Often, I’ve planned my day without my knowledge.  And if I know I’ve got a plan in my head, that’s normally where it stays, until something or someone disrupts my secret designs.  Then it’s resentment dipped in frustration.  What the hell?  Can’t they see that I’m working on my serenity?  I cannot be asked to deviate from my agenda if you want me to act like a regular person.  There is a systematic order to my day, and as long as I get to do exactly what I want, everything should work out wonderfully, and my sobriety remain intact.

Step Three: made a decision to turn our will and our lives over to the care of God, as we understood Him.

But the problem’s pretty obvious:  I’m expecting others to keep me sober.  Blaming extenuating circumstances rattles my serenity and keeps me on edge throughout the day.  Instead of attempting to right-size my reactions, I’m spending all of my energy complaining that others’ won’t listen, won’t conform.  I’d better run and isolate before I blow up the whole morning, afternoon, evening.

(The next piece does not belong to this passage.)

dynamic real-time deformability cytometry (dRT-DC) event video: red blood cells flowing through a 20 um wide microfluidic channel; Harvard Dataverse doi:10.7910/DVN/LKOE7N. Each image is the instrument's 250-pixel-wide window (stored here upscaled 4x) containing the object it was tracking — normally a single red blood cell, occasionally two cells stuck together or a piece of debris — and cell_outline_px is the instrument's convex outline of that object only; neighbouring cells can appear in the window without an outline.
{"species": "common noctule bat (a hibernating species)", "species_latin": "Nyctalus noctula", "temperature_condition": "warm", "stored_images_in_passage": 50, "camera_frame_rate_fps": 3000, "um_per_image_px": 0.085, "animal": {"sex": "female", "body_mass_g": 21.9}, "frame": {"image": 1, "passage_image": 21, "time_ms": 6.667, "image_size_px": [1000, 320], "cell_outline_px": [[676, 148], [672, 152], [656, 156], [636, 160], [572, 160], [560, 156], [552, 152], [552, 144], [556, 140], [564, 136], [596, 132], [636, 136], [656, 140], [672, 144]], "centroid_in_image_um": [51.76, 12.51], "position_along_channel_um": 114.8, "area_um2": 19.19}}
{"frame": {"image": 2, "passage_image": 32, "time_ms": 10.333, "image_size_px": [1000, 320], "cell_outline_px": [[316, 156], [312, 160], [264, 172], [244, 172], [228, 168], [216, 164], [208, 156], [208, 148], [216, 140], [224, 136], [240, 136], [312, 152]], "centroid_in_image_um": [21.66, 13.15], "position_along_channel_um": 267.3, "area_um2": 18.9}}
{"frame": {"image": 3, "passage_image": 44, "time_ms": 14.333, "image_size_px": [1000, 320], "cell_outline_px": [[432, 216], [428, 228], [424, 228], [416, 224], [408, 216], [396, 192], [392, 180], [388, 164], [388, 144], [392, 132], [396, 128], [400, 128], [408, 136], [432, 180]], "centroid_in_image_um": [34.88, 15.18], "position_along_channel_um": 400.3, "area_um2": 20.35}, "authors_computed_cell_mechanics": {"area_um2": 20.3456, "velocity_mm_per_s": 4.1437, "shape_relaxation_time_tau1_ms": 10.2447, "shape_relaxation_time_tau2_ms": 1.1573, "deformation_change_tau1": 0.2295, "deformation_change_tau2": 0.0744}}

And my apologies are half-hearted.  I, once again, need to say I’m sorry for my behavior; behavior that my alcoholism 100% justifies. Me, the martyr, the peacekeeper, once again needs to sacrifice for the good of the whole.  Which I wish I could honestly do, but it doesn’t really count (or work) if I bitch through the whole thing, making it miserable for everyone.  I want you to know that I hate this, and that I’m not going to enjoy one second, but for the sake of the day’s adventure, I’ll pull it together, alright?  Now let’s go have fun!  Just ignore my sulking and enjoy!

Today:  Stop tingeing the day with my particular brand of sadness.  It’s only there because I crave what I know, good or bad.

Double today:  Seek out the good and celebrate it in others.  That’s how you get good stuff in return.